*YOUR TASK*: Output the data in full. Keep every word exact and exclude the pictures.

>>

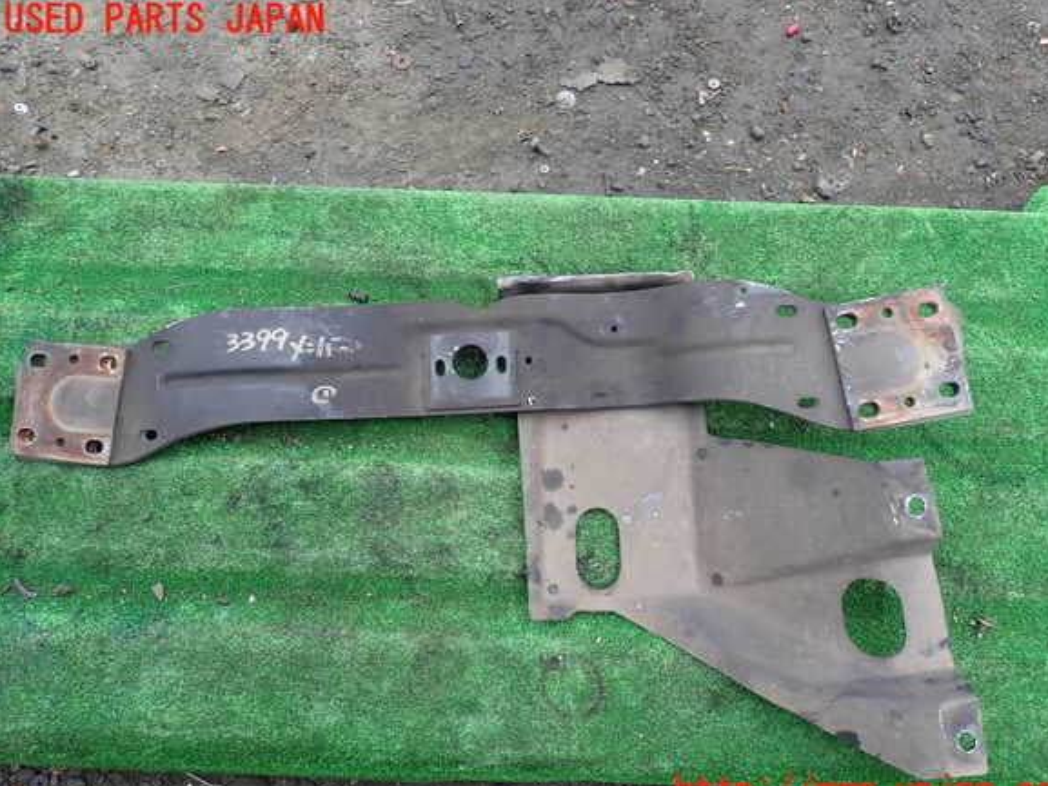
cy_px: 407
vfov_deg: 53.1
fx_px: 787
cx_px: 539
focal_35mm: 26
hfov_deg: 67.3
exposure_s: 1/60
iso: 100
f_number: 2.8
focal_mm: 4.5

<<

*SOLUTION TO THE PROBLEM*:
cy_px: 407
vfov_deg: 53.1
fx_px: 787
cx_px: 539
focal_35mm: 26
hfov_deg: 67.3
exposure_s: 1/60
iso: 100
f_number: 2.8
focal_mm: 4.5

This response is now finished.